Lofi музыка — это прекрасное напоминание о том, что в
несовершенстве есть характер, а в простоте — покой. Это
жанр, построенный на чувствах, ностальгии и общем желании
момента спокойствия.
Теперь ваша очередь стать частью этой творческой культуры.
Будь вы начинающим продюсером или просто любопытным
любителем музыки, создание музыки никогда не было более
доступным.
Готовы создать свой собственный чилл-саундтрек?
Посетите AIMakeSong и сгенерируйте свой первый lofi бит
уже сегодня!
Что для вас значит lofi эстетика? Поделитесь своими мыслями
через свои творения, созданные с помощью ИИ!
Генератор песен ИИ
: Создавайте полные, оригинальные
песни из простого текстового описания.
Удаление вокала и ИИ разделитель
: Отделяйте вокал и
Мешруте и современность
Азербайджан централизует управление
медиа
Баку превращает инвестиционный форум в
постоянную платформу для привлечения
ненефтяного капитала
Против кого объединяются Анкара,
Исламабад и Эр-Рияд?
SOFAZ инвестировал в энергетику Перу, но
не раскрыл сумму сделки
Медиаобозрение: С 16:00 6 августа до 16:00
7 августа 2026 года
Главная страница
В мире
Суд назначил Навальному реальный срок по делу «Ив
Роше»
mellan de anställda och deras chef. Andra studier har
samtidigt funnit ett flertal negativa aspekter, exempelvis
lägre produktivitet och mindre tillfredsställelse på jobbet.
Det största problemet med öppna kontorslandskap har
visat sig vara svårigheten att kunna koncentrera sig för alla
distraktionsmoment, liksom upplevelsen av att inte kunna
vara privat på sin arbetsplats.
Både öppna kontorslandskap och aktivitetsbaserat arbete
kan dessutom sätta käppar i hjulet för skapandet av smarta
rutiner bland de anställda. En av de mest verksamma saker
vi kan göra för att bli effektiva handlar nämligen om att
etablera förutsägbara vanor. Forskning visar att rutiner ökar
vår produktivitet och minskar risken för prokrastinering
-*-
■ PROMPT ■
Set the whole listing down, word for word.

■ ANSWER BOX ■
Lofi музыка — это прекрасное напоминание о том, что в
несовершенстве есть характер, а в простоте — покой. Это
жанр, построенный на чувствах, ностальгии и общем желании
момента спокойствия.
Теперь ваша очередь стать частью этой творческой культуры.
Будь вы начинающим продюсером или просто любопытным
любителем музыки, создание музыки никогда не было более
доступным.
Готовы создать свой собственный чилл-саундтрек?
Посетите AIMakeSong и сгенерируйте свой первый lofi бит
уже сегодня!
Что для вас значит lofi эстетика? Поделитесь своими мыслями
через свои творения, созданные с помощью ИИ!
Генератор песен ИИ
: Создавайте полные, оригинальные
песни из простого текстового описания.
Удаление вокала и ИИ разделитель
: Отделяйте вокал и
Мешруте и современность
Азербайджан централизует управление
медиа
Баку превращает инвестиционный форум в
постоянную платформу для привлечения
ненефтяного капитала
Против кого объединяются Анкара,
Исламабад и Эр-Рияд?
SOFAZ инвестировал в энергетику Перу, но
не раскрыл сумму сделки
Медиаобозрение: С 16:00 6 августа до 16:00
7 августа 2026 года
Главная страница
В мире
Суд назначил Навальному реальный срок по делу «Ив
Роше»
mellan de anställda och deras chef. Andra studier har
samtidigt funnit ett flertal negativa aspekter, exempelvis
lägre produktivitet och mindre tillfredsställelse på jobbet.
Det största problemet med öppna kontorslandskap har
visat sig vara svårigheten att kunna koncentrera sig för alla
distraktionsmoment, liksom upplevelsen av att inte kunna
vara privat på sin arbetsplats.
Både öppna kontorslandskap och aktivitetsbaserat arbete
kan dessutom sätta käppar i hjulet för skapandet av smarta
rutiner bland de anställda. En av de mest verksamma saker
vi kan göra för att bli effektiva handlar nämligen om att
etablera förutsägbara vanor. Forskning visar att rutiner ökar
vår produktivitet och minskar risken för prokrastinering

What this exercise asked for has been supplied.